Putting together what everyone shared, the Reuters poll and the earnings transcripts tell a consistent story, but IndieRay's point about the bootstrapped operators actually aligns with why the headline CPI numbers may not tell the whole story. The margins for those small shops are getting squeezed on the cost side from war inflation, but the tariff pass-through is a one-time event, not a structural shift — so

the reuters poll is the canary in the coal mine everyone should be watching — if the fed is really forced to hold through year-end while gdp slows, that's the stagflation playbook nobody wants to admit we're flirting with. IndieRay's point on small operators locking in talent is the smartest bootstrapped move i've heard all quarter; labor costs are the one

The Reuters poll signals the market is finally internalizing what earnings calls have been saying for months — input costs aren't transitory when you factor in both energy and logistics disruptions from ongoing conflicts. The missing context is what happens to consumer credit if rates hold through year-end; the Fed's own senior loan officer survey hasn't been released yet, so we're flying blind on how much demand destruction is already

The CoStar piece hits on something the macro analysts keep missing — a hospitality bootstrapper in a mid-sized market can pivot faster than any chain. One owner I chatted with last week uses a dynamic pricing tool for her rooms that updates three times a day based on local event calendars and competitor occupancy, no VC money involved. The real story is these small operators are using cheap software to squeeze margins

Putting together what everyone shared, the Reuters poll and Margot's point on consumer credit are the real red flags — if rates hold while consumer debt service ratios are already squeezing discretionary spending, the dynamic pricing tools IndieRay's bootstrappers rely on won't save them when occupancy drops. The actual numbers from Fed data on revolving credit utilization haven't been published for May yet, so we're

just hit the wire on the Reuters poll — the market has been pricing in at least one cut by December, but this completely resets expectations. The play here is watching how levered M&A deals from 2024-2025 refinance into year-end if rates stay put; a lot of those rollups assumed a different macro picture.
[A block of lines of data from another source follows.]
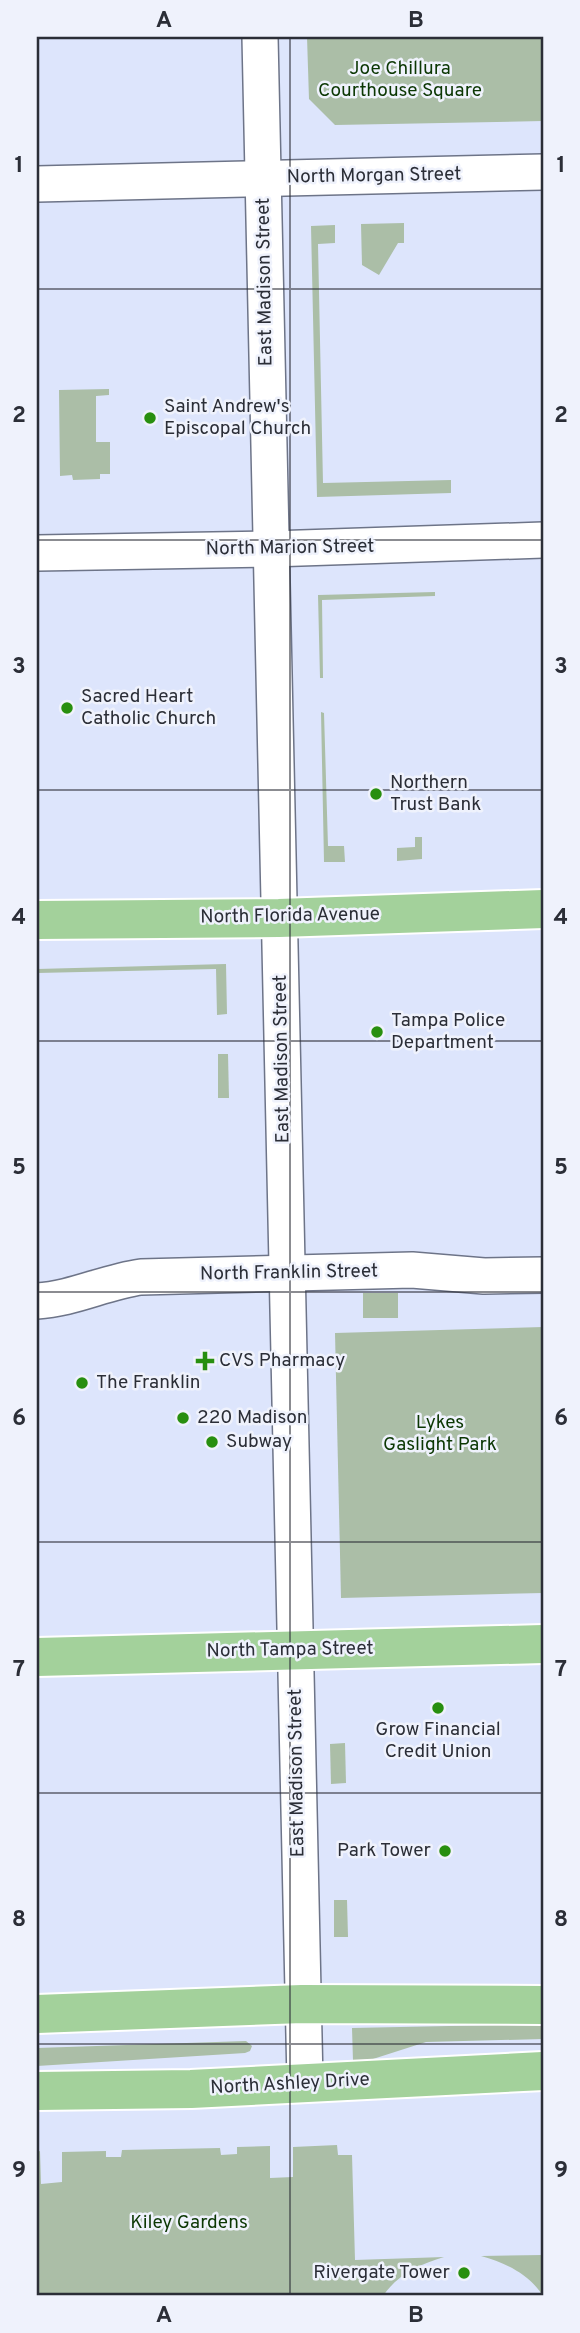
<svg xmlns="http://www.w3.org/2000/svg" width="580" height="2333" viewBox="0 0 580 2333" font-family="Overpass,sans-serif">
<rect width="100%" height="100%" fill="#dde5fc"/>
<g fill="#abbea7">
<path d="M 307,37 L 543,37 L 543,121 L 335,125 L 309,99 Z"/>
<path d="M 404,223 L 404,243 L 398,243 L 379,275 L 362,265 L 361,224 Z"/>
<path d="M 335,225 L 335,243 L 318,244 L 323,483 L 451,480 L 451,493 L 317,497 L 311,226 Z"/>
<path d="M 109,389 L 109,395 L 96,396 L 96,442 L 110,442 L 110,474 L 100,474 L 100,479 L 73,480 L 72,475 L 60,476 L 59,390 Z"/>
<path d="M 435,592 L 435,596 L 322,600 L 323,678 L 320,678 L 318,595 Z"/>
<path d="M 321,712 L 324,713 L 328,846 L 344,846 L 345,862 L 324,862 Z"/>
<path d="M 415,837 L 422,837 L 422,859 L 397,861 L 397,848 L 415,847 Z"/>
<path d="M 226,964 L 227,1014 L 217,1015 L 216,969 L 37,973 L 37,969 Z"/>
<path d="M 218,1054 L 228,1054 L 229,1098 L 218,1098 Z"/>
<rect x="363" y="1293" width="35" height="25"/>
<path d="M 543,1327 L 543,1593 L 341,1598 L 335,1333 Z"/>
<path d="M 345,1743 L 346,1783 L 331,1784 L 330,1744 Z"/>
<path d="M 334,1900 L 347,1900 L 348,1937 L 334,1937 Z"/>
<path d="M 543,2024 L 543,2039 L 426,2042 L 373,2059 L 353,2061 L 352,2028 Z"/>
<path d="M 246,2041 L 252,2046 L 250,2051 L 245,2053 L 37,2066 L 37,2048 Z"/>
<path d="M 337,2145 L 338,2155 L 352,2155 L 355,2260 L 444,2257 C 420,2264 397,2275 383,2296 L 37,2296 L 37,2152 L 40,2151 L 41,2184 L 62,2182 L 62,2152 L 106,2151 L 106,2157 L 121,2157 L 122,2150 L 220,2148 L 221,2155 L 237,2154 L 237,2147 L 270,2146 L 270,2178 L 293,2177 L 293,2147 Z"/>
<path d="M 543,2255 L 543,2296 C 529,2274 506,2263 481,2256 Z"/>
</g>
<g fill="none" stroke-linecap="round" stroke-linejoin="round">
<defs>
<g id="minor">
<path d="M 260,37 L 305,2082"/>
<path d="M 37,184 L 543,172"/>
<path d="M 37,553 L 271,549 L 543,540"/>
<path d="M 37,1301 C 73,1299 105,1282 141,1277 L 412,1270 L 484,1276 L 543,1275"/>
</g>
<g id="major">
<path d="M 37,920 L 279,918 L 543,909"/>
<path d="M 37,1657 L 543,1644"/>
<path d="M 37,2014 L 302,2004 L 543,2005"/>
<path d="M 37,2091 L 191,2089 L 543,2071"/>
</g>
</defs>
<use href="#minor" stroke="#6d7488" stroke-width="38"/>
<use href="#major" stroke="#fff" stroke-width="42"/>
<use href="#minor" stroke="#fff" stroke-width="35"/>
<use href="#major" stroke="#a3d19b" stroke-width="38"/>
</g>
<path fill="none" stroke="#2b2e37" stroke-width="2" stroke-opacity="0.55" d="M 290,37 L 290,2296M 37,289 L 543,289M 37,540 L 543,540M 37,790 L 543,790M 37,1041 L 543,1041M 37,1292 L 543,1292M 37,1542 L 543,1542M 37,1793 L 543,1793M 37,2044 L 543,2044"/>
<g fill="#288f0f" stroke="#eff2fc" stroke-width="2.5">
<circle cx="150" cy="418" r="7"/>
<circle cx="67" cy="708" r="7"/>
<circle cx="376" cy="794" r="7"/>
<circle cx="377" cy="1032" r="7"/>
<path d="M201.5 1350.5h7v7h7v7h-7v7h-7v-7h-7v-7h7z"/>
<circle cx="82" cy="1383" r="7"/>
<circle cx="183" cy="1418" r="7"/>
<circle cx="212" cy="1442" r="7"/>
<circle cx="438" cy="1708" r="7"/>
<circle cx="445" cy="1851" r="7"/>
<circle cx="464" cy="2273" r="7"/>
</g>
<g text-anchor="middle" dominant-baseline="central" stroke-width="5" stroke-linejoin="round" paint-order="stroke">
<g font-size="19" fill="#0b3703" stroke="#eff2fc">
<text x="400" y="69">Joe Chillura<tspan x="400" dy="22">Courthouse Square</tspan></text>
<text x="440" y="1423">Lykes<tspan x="440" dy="22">Gaslight Park</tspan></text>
<text x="189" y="2223">Kiley Gardens</text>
</g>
<g font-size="19" fill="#2b2e37" stroke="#eff2fc">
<text transform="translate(374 176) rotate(-1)">North Morgan Street</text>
<text transform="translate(265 282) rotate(-91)">East Madison Street</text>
<text transform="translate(290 548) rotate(-1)">North Marion Street</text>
<text transform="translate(290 916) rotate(-1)">North Florida Avenue</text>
<text transform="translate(282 1059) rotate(-91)">East Madison Street</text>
<text transform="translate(289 1273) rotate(-1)">North Franklin Street</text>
<text transform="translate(290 1650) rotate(-1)">North Tampa Street</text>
<text transform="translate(297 1773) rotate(-91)">East Madison Street</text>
<text transform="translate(290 2084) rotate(-3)">North Ashley Drive</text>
</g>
<g font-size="19" fill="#2b2e37" stroke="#eff2fc" text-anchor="start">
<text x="164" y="407">Saint Andrew's<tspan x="164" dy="22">Episcopal Church</tspan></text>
<text x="81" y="697">Sacred Heart<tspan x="81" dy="22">Catholic Church</tspan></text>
<text x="390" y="783">Northern<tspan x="390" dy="22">Trust Bank</tspan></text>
<text x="391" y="1021">Tampa Police<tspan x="391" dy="22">Department</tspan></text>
<text x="219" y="1361">CVS Pharmacy</text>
<text x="96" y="1383">The Franklin</text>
<text x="197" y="1418">220 Madison</text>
<text x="226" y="1442">Subway</text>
<text x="438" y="1730" text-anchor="middle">Grow Financial<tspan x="438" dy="22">Credit Union</tspan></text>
<text x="431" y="1851" text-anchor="end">Park Tower</text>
<text x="450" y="2273" text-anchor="end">Rivergate Tower</text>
</g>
</g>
<rect width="580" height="2333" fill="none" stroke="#eff2fc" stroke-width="77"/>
<rect x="38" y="38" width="504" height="2256" fill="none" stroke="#2b2e37" stroke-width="2.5"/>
<g font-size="23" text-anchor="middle" font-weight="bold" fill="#2b2e37">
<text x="164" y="27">A</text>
<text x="416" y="27">B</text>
<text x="19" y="172">1</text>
<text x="561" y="172">1</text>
<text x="19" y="422">2</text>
<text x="561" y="422">2</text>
<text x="19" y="673">3</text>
<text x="561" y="673">3</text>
<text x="19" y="924">4</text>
<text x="561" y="924">4</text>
<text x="19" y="1174">5</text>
<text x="561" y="1174">5</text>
<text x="19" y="1425">6</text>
<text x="561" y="1425">6</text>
<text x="19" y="1676">7</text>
<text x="561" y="1676">7</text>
<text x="19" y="1926">8</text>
<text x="561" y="1926">8</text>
<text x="19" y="2177">9</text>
<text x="561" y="2177">9</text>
<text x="164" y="2322">A</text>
<text x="416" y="2322">B</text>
</g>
</svg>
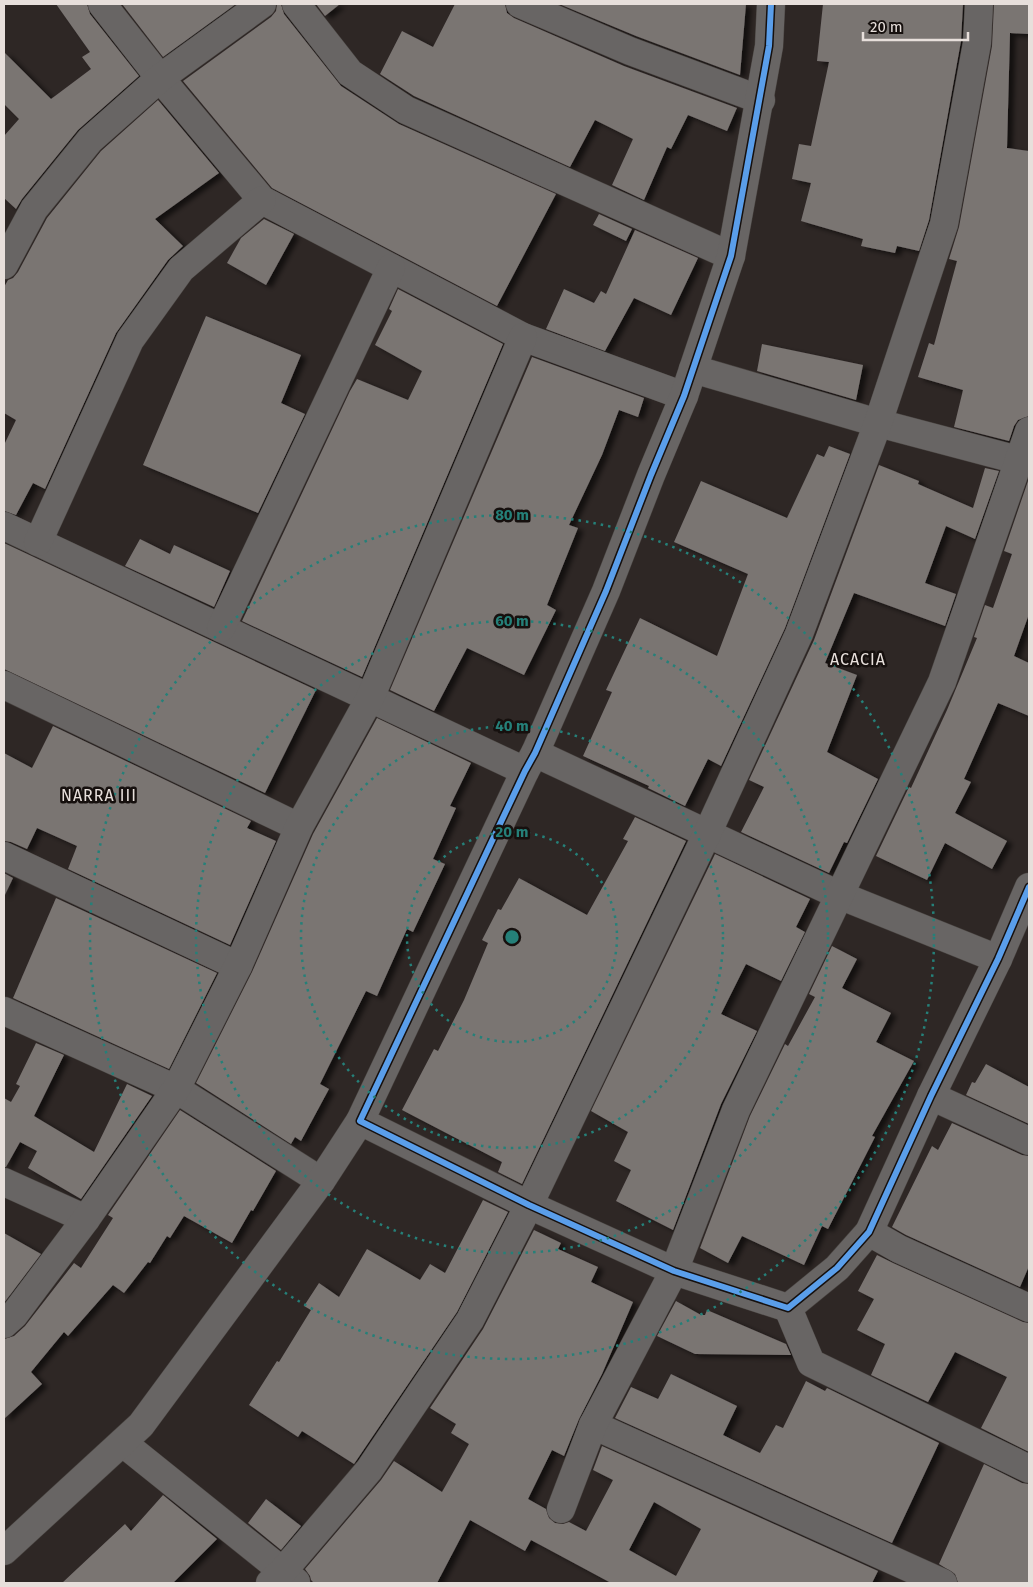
<svg xmlns="http://www.w3.org/2000/svg" width="1033" height="1587" viewBox="0 0 1033 1587" font-family="'Fira Sans',sans-serif">
  <style>
    .building { fill: #7a7472; fill-rule: evenodd; filter: url(#shadow) }
    .lines { fill: none; stroke-linecap: round; stroke-linejoin: round }
    .minor-casing { stroke: #47423f; stroke-width: 29 }
    .minor { stroke: #686564; stroke-width: 28 }
    .cycleway-casing { stroke: #16100e; stroke-width: 9 }
    .cycleway { stroke: #5a9eea; stroke-width: 6 }
    .ring { fill: none; stroke: #258079; stroke-width: 2.5; stroke-dasharray: 2.5 5 }
    .labels { text-anchor: middle; stroke-width: 5; stroke-linejoin: round; paint-order: stroke }
    .quarter-label { font-size: 16px; letter-spacing: 1px; fill: #e7dfdb; stroke: #16100e }
    .centre { fill: #258079; stroke: #16100e; stroke-width: 2.5 }
    .ring-label { font-size: 15px; text-anchor: middle; font-weight: bold; fill: #258079; stroke: #16100e; stroke-width: 5; stroke-linejoin: round; paint-order: stroke }
  </style>
  <defs>
    <filter id="shadow"><feDropShadow dx="5.5" dy="3" stdDeviation="2.5" flood-color="#0009"/></filter>
  </defs>
  <rect width="100%" height="100%" fill="#2e2725"/>
  <g class="building">
    <path d="M56,4h31l3,10 49,62 -61,54 -56,69 -6,10 -12,-11v-62l15,-17 -15,-15v-52l47,47 40,-30 -9,-12 8,-5z"/>
    <path d="M122,4h114l-73,53z"/>
    <path d="M277,4h4l3,10 57,72 58,38 157,70 -59,112 -225,-118 -89,-107 88,-64 5,-6z"/>
    <path d="M316,4h24l-15,12z"/>
    <path d="M455,4h50l2,9 7,5 110,48 113,42 -1,2 -9,21 -39,-16 -17,34 -4,-2 -23,53 -32,-15 21,-46 -38,-19 -25,47 -156,-71 -34,-22 22,-43 31,16z"/>
    <path d="M559,4h187l-6,71 -104,-39z"/>
    <path d="M823,4h140l-2,37 -32,179 -10,31 -22,-5 -2,7 -34,-7 2,-7 -62,-18 10,-38 -19,-4 7,-35 12,2 18,-84 -12,-1z"/>
    <path d="M994,4h35v30l-19,-1 -3,115 22,3v265l-11,4 -4,6 -5,15 -55,-14 9,-37 -45,-13 11,-34 5,2 23,-84 -8,-2 10,-32 33,-181z"/>
    <path d="M158,100l61,73 -64,46 28,27 -15,14 -52,73 -71,156 -12,-6 -17,32 -12,-4v-66l12,-25 -12,-7v-126l4,-7 5,-2 5,-6 29,-54 54,-67z"/>
    <path d="M599,214l33,15 -6,12 -33,-16z"/>
    <path d="M264,219l30,15 -28,51 -39,-22 14,-25z"/>
    <path d="M635,230l63,28 -27,57 -37,-17 -29,53 -59,-22 18,-40 30,14 7,-12 5,3z"/>
    <path d="M398,289l105,55 -141,333 -120,-56 108,-230 7,-12 51,21 14,-29 -47,-26 17,-34 -3,-2z"/>
    <path d="M206,316l95,39 -20,48 24,11 -47,99 -115,-48z"/>
    <path d="M762,344l101,21 -7,35 -99,-29z"/>
    <path d="M532,357l112,41 -6,19 -19,-7 -17,45 -33,70 9,3 -31,77 9,5 -32,65 -57,-27 -33,63 -44,-21z"/>
    <path d="M829,446l21,8 -65,174 -64,138 -13,-7 -23,47 -37,-18 1,-2 -66,-30 29,-64 -6,-2 34,-72 77,38 31,-82 -74,-32 27,-61 86,37 30,-64 7,3z"/>
    <path d="M879,465l40,16 -1,3 55,24 12,-40 14,3 -24,68 -29,-13 -21,57 31,11 -11,32 -91,-33 -29,70 32,12 -30,77 51,27 -31,64 -3,-1 -15,31 -88,-41 23,-45 -15,-7 65,-140z"/>
    <path d="M1029,478v136l-15,42 15,7v53l-31,-13 -34,76 7,3 -16,31 52,28 -15,28 -47,-26 -18,37 -51,-24 33,-69 2,1 36,-78 30,-72 -3,-1 11,-32 8,3 19,-54 -8,-3z"/>
    <path d="M140,539l30,15 4,-9 56,26 -16,36 -89,-41z"/>
    <path d="M4,543l312,147 -51,103 -261,-124z"/>
    <path d="M377,718l94,45 -21,43 6,2 -23,51 12,5 -32,68 -6,-3 -30,67 -11,-5 -46,93 9,5 -28,52 -6,-4 -4,7 -95,-61 56,-111 61,-138z"/>
    <path d="M53,726l198,95 -4,7 29,13 -46,104 -162,-76 9,-23 -40,-18 -10,21 -16,-7 -7,-1v-88l28,15z"/>
    <path d="M635,817l51,24 -164,343 -24,-12 4,-10 -100,-52 32,-61 4,2 26,-51 24,-57 -6,-3 16,-31 3,1 18,-32 68,37 41,-74 -5,-2z"/>
    <path d="M715,854l95,45 -14,28 9,5 -24,49 -35,-17 -25,50 36,17 -36,73 -48,126 -57,-29 15,-31 -17,-9 14,-29 -37,-21z"/>
    <path d="M4,873l9,5 -9,19z"/>
    <path d="M56,898l161,75 -48,96 -156,-71z"/>
    <path d="M832,946l25,13 -15,29 49,25 -15,29 38,19 -42,75 3,1 -47,92 -6,-3 -18,39 -62,-29 -14,27 -28,-15 50,-132 35,-72 3,2 27,-49 -6,-3z"/>
    <path d="M36,1043l28,12 -30,61 60,36 33,-68 25,12 -71,103 -53,-31 9,-17 -17,-9 -14,25h-2v-69l7,4 9,-16 -4,-2z"/>
    <path d="M986,1064l43,23v37l-63,-29 6,-13 3,1z"/>
    <path d="M180,1110l96,61 -23,40 -2,-1 -19,33 -48,-27 -14,22 -3,-2 -17,27 -2,-1 -24,31 -11,-8 -45,51 -4,-4 -33,40 11,12 -38,35v-80l10,-3 11,-10 49,-63 7,5 32,-50 -5,-3z"/>
    <path d="M952,1123l70,32 7,1v110l-9,21 -114,-52 -14,-8 40,-81 6,4z"/>
    <path d="M483,1200l25,12 -51,100 -103,152 -52,-33 -4,6 -49,-32 28,-44 2,1 32,-52 -7,-4 15,-23 20,14 28,-48 53,31 10,-16 15,9z"/>
    <path d="M534,1230l27,13 -3,6 40,18 -7,15 42,20 -31,72 -23,45 -15,37 -12,-6 -24,49 18,10 3,9 6,5 8,1 6,-2 17,9 27,-51 -20,-10 9,-24 276,125 -6,12h-261l-80,-43 -6,11 -55,-31 -33,63h-123l-3,-3 -1,-4 -5,-7 76,-89 13,-19 48,31 27,-48 -18,-11 5,-9 -26,-16 53,-79zM654,1502l47,27 -25,47 -47,-26z"/>
    <path d="M4,1233l37,21 -37,49z"/>
    <path d="M877,1255l16,8 130,59 6,1v129l-48,-24 26,-51 -52,-25 -27,50 -57,-27 14,-31 -28,-14 17,-31 -16,-8z"/>
    <path d="M676,1301l25,14h4l2,-5 79,34 5,11 -96,-1 -38,-18z"/>
    <path d="M671,1374l66,32 -14,29 37,18 16,-28 7,3 23,-47 19,10 2,-3 112,55 -47,100 -277,-125 16,-31 27,12z"/>
    <path d="M984,1464l38,19 7,1v99h-71l-3,-9 -16,-10z"/>
    <path d="M163,1495l54,44 -44,44h-111l63,-59 6,7z"/>
    <path d="M266,1499l35,27 -20,24 -33,-27z"/>
  </g>
  <g class="lines">
    <defs>
      <g id="minor">
        <path d="M102,4l58,74 102,122 261,137 161,59"/>
        <path d="M296,4l54,69 56,37 325,146"/>
        <path d="M520,4l110,47 131,49"/>
        <path d="M771,4l-2,42 -38,210 -47,140 -33,79 -45,116 -71,162 -10,18 -165,350 169,84 145,66 114,37 49,-40 32,-36 62,-136 67,-137 31,-72"/>
        <path d="M4,265l30,-56 56,-69 70,-62 102,-74"/>
        <path d="M693,369l185,54 151,40"/>
        <path d="M4,526l521,245"/>
        <path d="M38,542l92,-202 51,-71 81,-69"/>
        <path d="M221,628l170,-360"/>
        <path d="M4,685l295,142"/>
        <path d="M535,753l304,142 159,64"/>
        <path d="M4,856l234,110"/>
        <path d="M4,1011l172,78 145,92"/>
        <path d="M931,1096l98,45"/>
        <path d="M4,1182l82,37"/>
        <path d="M869,1232l30,17 130,59"/>
        <path d="M788,1308l23,55 218,106"/>
        <path d="M4,1324l10,-9 72,-96 90,-130 62,-123 61,-139 71,-129 153,-361"/>
        <path d="M593,1425l350,158"/>
        <path d="M123,1443l173,139"/>
        <path d="M561,1509l32,-84 81,-154 62,-161 206,-428 87,-251"/>
        <path d="M4,1551l137,-126 180,-244 39,-60"/>
        <path d="M270,1583l13,-12 86,-101 101,-150 59,-115 178,-371 92,-200 79,-211 66,-199 33,-181 2,-39"/>
      </g>
    </defs>
    <use href="#minor" class="minor-casing"/>
    <use href="#minor" class="minor"/>
    <defs>
      <path id="cycleway" d="M771,4l-2,42 -38,210 -47,140 -33,79 -45,116 -71,162 -10,18 -165,350 169,84 145,66 114,37 49,-40 32,-36 62,-136 67,-137 31,-72"/>
    </defs>
    <use href="#cycleway" class="cycleway-casing"/>
    <use href="#cycleway" class="cycleway"/>
  </g>
  <g class="ring">
    <circle cx="512" cy="937" r="105"/>
    <circle cx="512" cy="937" r="211"/>
    <circle cx="512" cy="937" r="316"/>
    <circle cx="512" cy="937" r="422"/>
  </g>
  <g class="labels">
    <g class="quarter-label">
      <text x="858" y="665">ACACIA</text>
      <text x="99" y="801">NARRA III</text>
    </g>
  </g>
  <circle cx="512" cy="937" r="8" class="centre"/>
  <g class="ring-label">
    <text x="512" y="520">80 m</text>
    <text x="512" y="626">60 m</text>
    <text x="512" y="731">40 m</text>
    <text x="512" y="837">20 m</text>
  </g>
  <rect width="1033" height="1587" fill="none" stroke="#e7dfdb" stroke-width="10"/>
  <path d="M863 32v8h105v-8" fill="none" stroke="#e7dfdb" stroke-width="2.5"/>
  <text x="870" y="32" font-size="15" fill="#e7dfdb" stroke="#16100e" stroke-width="4" paint-order="stroke">20 m</text>
</svg>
The Reuters poll's key tension is that it claims war inflation is the driver for holding rates, but the actual data on consumer services inflation (shelter, insurance, healthcare) has been sticky independent of geopolitics for months now. The missing context is whether the economists surveyed adjusted their models for the lag effect of the 4.5% drop in lumber futures over the past six weeks, which

Connecting what Margot said about sticky services inflation with Ledger's point on refinancing risk — if shelter and insurance costs stay elevated while the Fed holds, the real squeeze hits the consumer balance sheet, not the corporate one. The actual numbers from the Atlanta Fed's wage tracker for May showed a 4.2% year-over-year increase, which is still well above the Fed's comfort zone

margot and penny are both right but the real-time signal everyone is missing is the spread on high-yield CDS this morning — it widened 12bps on the Reuters poll news alone. the market is telling you it believes the Fed before it believes the economists.